Secondly, the City Attorney ignores one of the fundamental principles of statutory construction: words should be given their “ordinary” and “reasonable” meanings. Throughout his opinion Mr. Langley leads us to believe that the Wisconsin Legislature created a Board of Fire and Police Commissioners, gave it a long list of duties: overseeing the operations, policies and procedures of the Fire and Police departments; hiring the chiefs of the departments and all of their members; administering examinations of potential members; investigating citizen complaints; performing disciplinary reviews including trials, etc…, and in their infinite wisdom, intended that the Board of Commissioners should accomplish all of this without the authority to direct or prescribe the actions of its Chief Examiner/Executive Secretary/Executive Director/Secretary/Principal Staff/Chief Administrator (a rose by any other name…) OR Staff. This is a palpable absurdity.

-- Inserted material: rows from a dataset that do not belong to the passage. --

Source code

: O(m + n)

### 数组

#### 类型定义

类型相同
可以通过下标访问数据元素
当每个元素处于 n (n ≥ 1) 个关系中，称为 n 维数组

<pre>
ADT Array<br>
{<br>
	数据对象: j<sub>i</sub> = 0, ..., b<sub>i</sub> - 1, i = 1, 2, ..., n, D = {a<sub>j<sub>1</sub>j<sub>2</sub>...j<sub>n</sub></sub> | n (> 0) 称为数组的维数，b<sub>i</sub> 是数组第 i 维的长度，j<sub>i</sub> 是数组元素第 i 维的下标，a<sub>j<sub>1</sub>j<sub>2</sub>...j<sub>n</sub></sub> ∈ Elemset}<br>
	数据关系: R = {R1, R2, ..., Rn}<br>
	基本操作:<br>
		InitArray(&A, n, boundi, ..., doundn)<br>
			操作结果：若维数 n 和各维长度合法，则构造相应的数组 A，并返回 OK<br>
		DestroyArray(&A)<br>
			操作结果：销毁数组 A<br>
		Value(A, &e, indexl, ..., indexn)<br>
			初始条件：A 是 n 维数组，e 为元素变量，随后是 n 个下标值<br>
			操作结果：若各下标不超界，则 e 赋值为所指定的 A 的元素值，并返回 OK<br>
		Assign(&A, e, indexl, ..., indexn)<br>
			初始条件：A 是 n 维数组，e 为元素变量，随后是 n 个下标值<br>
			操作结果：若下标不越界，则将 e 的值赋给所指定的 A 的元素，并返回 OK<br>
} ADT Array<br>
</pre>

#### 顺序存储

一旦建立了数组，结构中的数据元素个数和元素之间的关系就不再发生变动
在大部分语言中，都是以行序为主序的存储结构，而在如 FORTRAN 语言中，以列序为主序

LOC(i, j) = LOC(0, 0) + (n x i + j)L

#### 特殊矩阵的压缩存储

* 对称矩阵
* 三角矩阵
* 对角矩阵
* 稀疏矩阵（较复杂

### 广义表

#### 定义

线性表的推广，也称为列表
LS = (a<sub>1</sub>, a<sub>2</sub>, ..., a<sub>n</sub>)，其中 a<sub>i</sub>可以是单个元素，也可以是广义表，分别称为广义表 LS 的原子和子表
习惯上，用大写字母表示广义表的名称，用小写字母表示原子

And lastly, while apparently contradicting the main thrust of his own argument, the City Attorney inserts the dagger in footnote 3 (my emphasis):

3 It is possible that the FPC believes that a particular budget item is necessary for the Commission to exercise its powers and functions under 62.50, Wis. Stats., in which case they may be authorized under the MCO to direct the Executive Director to advocate for the item. Even in this case, however, there is still no direct legal recourse under state statute or the MCO if the Executive Director refuses to comply with the directive.

He concedes the ordinary and reasonable interpretation of the statutes and then says in effect: ‘Yeah? Well…? What are you going to do about it?’

The Board of Fire and Police Commissioners does have a legal recourse established explicitly for just such cases.  The Board could file a writ of mandamus compelling the executive director to perform her “ministerial duties”.  The four elements required for the writ can all be met:

  1. a clear legal right:  The statutory construction used back in 1988 to determine the impact of the changes to  Wis. Stat. § 62.51(a) on Wis. Stat. § 62.50(25) is still valid: “The board shall prescribe the chief examiner’s duties…”.
  2. a plain and positive duty:  The Board must be able to control the activities of its staff per directions/prescriptions given to their Chief Examiner a.k.a. Executive Director, otherwise it cannot fulfill its broad legislatively mandated duties.  The executive director serves “Under the Direction of the Board” and is subject to the Board’s prescriptions.
  3. substantial damages or injury should the relief not be granted: Just one example is that the FPC is currently subject to Court Orders resulting from the ACLU Settlement Agreement.  If the executive director were to refuse a direction/prescription from the board that she present a plan for how the FPC will meet its obligations under the court orders, the city, board, MPD and the people would all be harmed by the perpetuation of the conditions that brought about the lawsuit in the first place.  And, like the notorious “Christensen Decree” that Milwaukee County is still struggling to get out from under, the city, FPC and MPD could remain under the court’s jurisdiction for many additional years.
  4. no other adequate remedy at law: The City Attorney asserts that the writ of mandamus is not even an option for “direct legal recourse”.

If we are to restore the Fire and Police Commission its birthright and empower it to serve the public interest as was intended at its creation, we must dispense with the nonsensical opinions of the City Attorney. The board should not have to resort to a writ of mandamus. Mayor Barrett could clear up this whole mess by simply making it unequivocally clear that the Board of Commissioners is the “leader” of the FPC Department and, given that the FPC executive director serves at his pleasure, it would please him if Griselda Aldrete would act under the direction and prescriptions of the Board of Fire and Police Commissioners, marshaling the staff with a unity of purpose to accomplish the supremely important, complex and demanding obligations that the FPC has to the public interest it serves.

Paul Mozina, a retired IT professional and community activist.